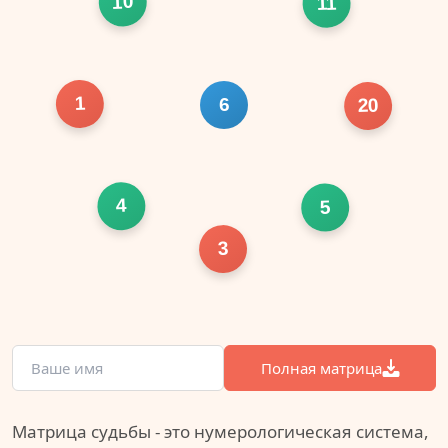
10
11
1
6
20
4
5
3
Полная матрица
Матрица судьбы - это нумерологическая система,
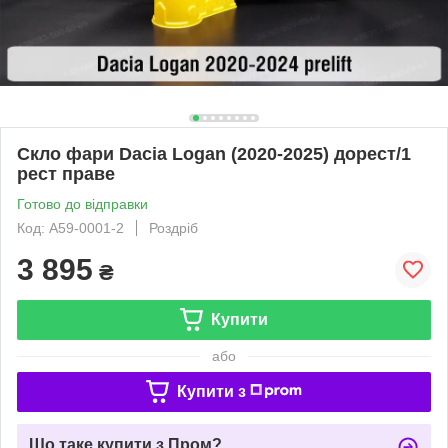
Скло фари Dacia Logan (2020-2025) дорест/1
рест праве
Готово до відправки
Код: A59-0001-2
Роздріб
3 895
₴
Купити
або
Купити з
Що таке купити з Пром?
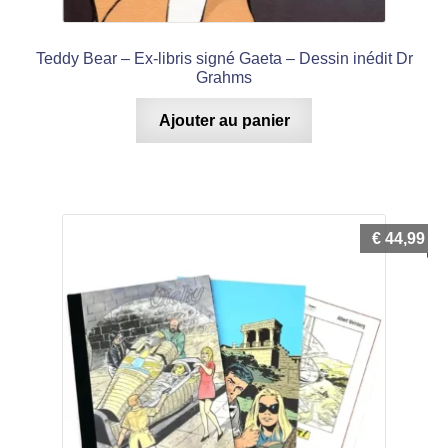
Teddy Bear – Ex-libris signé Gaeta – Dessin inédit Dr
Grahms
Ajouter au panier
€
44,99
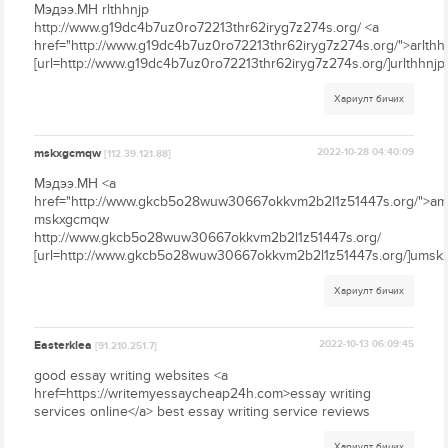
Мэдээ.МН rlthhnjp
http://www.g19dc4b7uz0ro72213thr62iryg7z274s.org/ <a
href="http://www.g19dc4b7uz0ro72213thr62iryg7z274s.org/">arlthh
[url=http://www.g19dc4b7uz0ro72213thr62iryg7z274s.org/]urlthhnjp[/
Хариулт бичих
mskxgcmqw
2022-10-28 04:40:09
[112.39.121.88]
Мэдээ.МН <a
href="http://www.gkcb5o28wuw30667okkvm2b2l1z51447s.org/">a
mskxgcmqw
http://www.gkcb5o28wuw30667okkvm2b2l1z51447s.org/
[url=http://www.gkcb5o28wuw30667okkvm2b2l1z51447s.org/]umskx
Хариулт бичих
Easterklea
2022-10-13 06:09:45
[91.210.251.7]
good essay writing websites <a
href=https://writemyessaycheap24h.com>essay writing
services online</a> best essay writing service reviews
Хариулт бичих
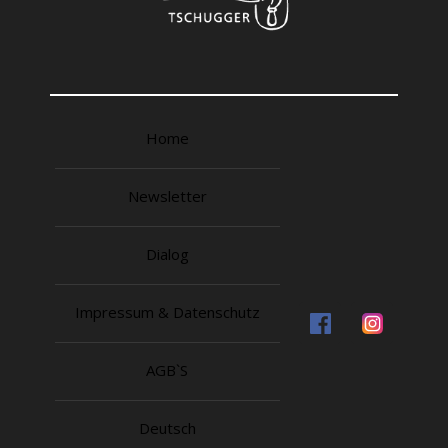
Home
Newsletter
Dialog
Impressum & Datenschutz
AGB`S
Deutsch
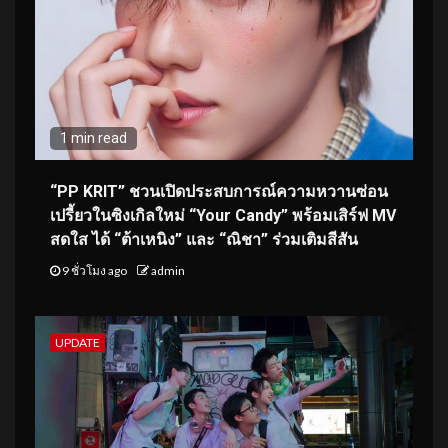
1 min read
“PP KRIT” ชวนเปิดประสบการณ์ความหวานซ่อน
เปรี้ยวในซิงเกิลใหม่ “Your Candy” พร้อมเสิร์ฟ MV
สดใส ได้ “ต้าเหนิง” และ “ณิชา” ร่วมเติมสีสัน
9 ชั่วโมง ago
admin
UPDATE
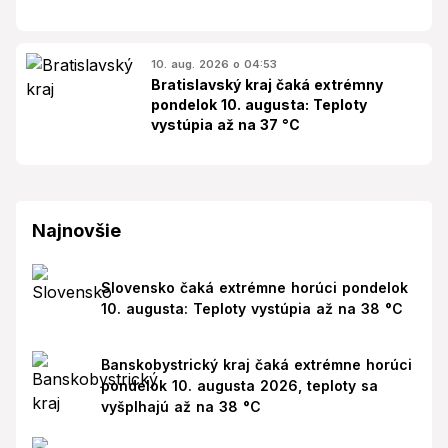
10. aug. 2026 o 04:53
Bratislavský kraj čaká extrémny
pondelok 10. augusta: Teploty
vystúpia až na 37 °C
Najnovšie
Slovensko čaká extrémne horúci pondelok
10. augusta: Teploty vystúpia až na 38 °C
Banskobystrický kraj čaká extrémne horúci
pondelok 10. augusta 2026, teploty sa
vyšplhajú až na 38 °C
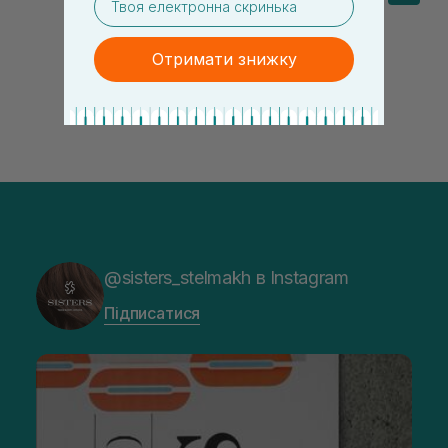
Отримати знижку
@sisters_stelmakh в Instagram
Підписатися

...

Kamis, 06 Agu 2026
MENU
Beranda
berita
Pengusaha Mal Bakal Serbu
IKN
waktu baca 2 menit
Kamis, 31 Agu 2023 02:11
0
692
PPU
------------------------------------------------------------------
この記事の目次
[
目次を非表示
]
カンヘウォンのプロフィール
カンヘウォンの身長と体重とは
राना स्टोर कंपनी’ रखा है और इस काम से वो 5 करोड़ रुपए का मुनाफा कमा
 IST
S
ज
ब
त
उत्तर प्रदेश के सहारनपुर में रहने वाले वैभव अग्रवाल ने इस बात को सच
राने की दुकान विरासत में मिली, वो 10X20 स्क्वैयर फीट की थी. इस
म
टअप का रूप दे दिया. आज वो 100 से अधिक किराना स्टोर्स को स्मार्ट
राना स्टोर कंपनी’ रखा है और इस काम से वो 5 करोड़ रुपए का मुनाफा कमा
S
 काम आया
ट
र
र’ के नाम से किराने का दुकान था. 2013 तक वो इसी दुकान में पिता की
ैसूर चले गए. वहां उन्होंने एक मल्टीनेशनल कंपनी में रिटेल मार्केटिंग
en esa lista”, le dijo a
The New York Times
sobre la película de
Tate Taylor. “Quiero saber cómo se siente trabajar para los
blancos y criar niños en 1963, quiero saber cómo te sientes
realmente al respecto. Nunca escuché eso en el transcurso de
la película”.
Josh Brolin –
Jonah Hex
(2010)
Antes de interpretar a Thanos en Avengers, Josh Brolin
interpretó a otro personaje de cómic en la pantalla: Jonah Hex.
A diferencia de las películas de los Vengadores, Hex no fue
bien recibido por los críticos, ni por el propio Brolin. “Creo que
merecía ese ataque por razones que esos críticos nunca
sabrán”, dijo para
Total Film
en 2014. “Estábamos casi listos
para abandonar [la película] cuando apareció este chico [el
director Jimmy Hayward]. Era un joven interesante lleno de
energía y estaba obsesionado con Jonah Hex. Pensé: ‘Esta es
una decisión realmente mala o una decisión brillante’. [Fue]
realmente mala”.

---

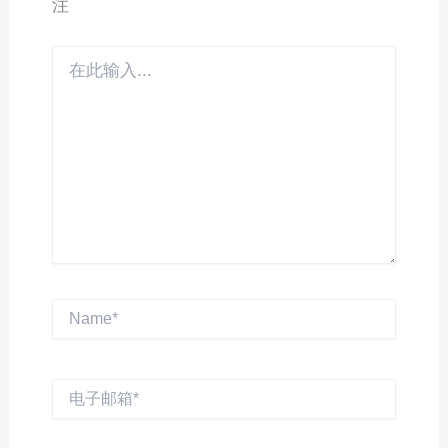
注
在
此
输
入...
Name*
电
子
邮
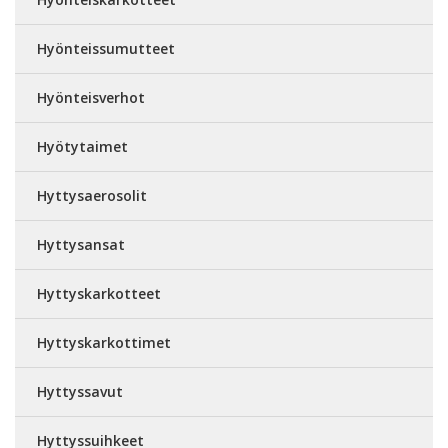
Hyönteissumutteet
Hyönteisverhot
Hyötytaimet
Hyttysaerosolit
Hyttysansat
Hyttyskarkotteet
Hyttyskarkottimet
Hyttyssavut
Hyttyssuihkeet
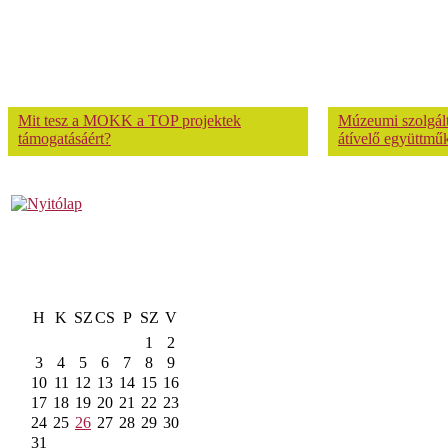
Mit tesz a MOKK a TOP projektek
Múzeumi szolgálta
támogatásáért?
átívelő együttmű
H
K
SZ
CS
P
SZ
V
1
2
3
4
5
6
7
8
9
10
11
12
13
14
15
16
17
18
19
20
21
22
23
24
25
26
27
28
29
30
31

### Activity:
Every line in the data that holds the string "čaká" should be copied.

### Output of the task:
Bratislavský kraj čaká extrémny
Slovensko čaká extrémne horúci pondelok
Banskobystrický kraj čaká extrémne horúci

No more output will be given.